**Consegna 1**
Per favore, elenca tutti i rimandi numerici a passi dell'Esodo che compaiono nell'estratto.

== Estratto della fonte ==

E il rischio c’è. Il bacio, che univa una coppia all’inizio del loro percorso in una promessa quotidiana, può diventare semplice routine, come quella di prendere chiavi di casa e portafogli prima di uscire. Il rischio esiste anche nella religione, e non è un caso che il gesto di Mosè sia preceduto dall’appello a Dio, dalla richiesta e risposta divina, che si fa gesto rituale (il legno sulle acque) e norme («il Signore impose al popolo una legge e un diritto»: 15,25).

Viviamo dentro a riti e regole, che restano autentici e vitali finché si mantengono collegati a ciò che esprimono, a una relazione vitalizzante con colui che ci libera sempre, non solo all’inizio. Il senso del rito, in fondo, è questo: rimandarci a un’esperienza di relazione che si è dimostrata affidabile, per trovare la forza di fidarci ancora.

E può essere confortante, per quanto marginale, l’annotazione di Esodo che, dopo la Amara (divenuta però dolce), ci sarà ad accogliere il popolo un’altra oasi, con ben dodici sorgenti (15,27): il cammino è faticoso e duro, ma non privo di sorprese anche positive, di inattesi (e non promessi) squarci di respiro.

Quaglie e manna (Es 16)

===
== Voci elencate ==

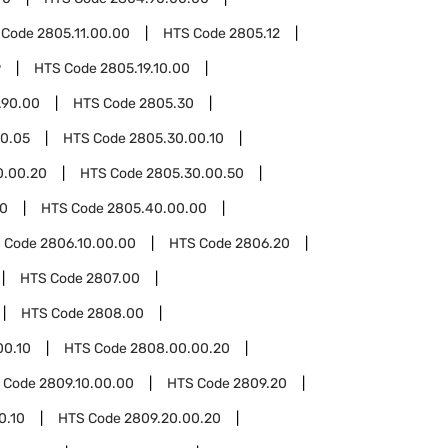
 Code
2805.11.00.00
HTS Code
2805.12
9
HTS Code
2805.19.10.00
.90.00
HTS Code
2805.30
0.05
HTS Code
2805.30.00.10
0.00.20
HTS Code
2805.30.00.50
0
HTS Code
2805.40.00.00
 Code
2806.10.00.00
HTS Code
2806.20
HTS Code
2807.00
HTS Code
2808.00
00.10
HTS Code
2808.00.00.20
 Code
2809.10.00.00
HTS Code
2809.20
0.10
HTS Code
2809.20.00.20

===
== Voci elencate ==

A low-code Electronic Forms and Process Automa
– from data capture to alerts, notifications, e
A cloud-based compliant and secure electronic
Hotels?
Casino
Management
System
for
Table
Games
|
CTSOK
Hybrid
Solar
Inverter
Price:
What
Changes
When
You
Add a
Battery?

===

**Consegna 2**
Indica quante righe contengono la stringa "cloud".

**Soluzione 1**
- 15,25
- 15,27
- Es 16

**Soluzione 2**
1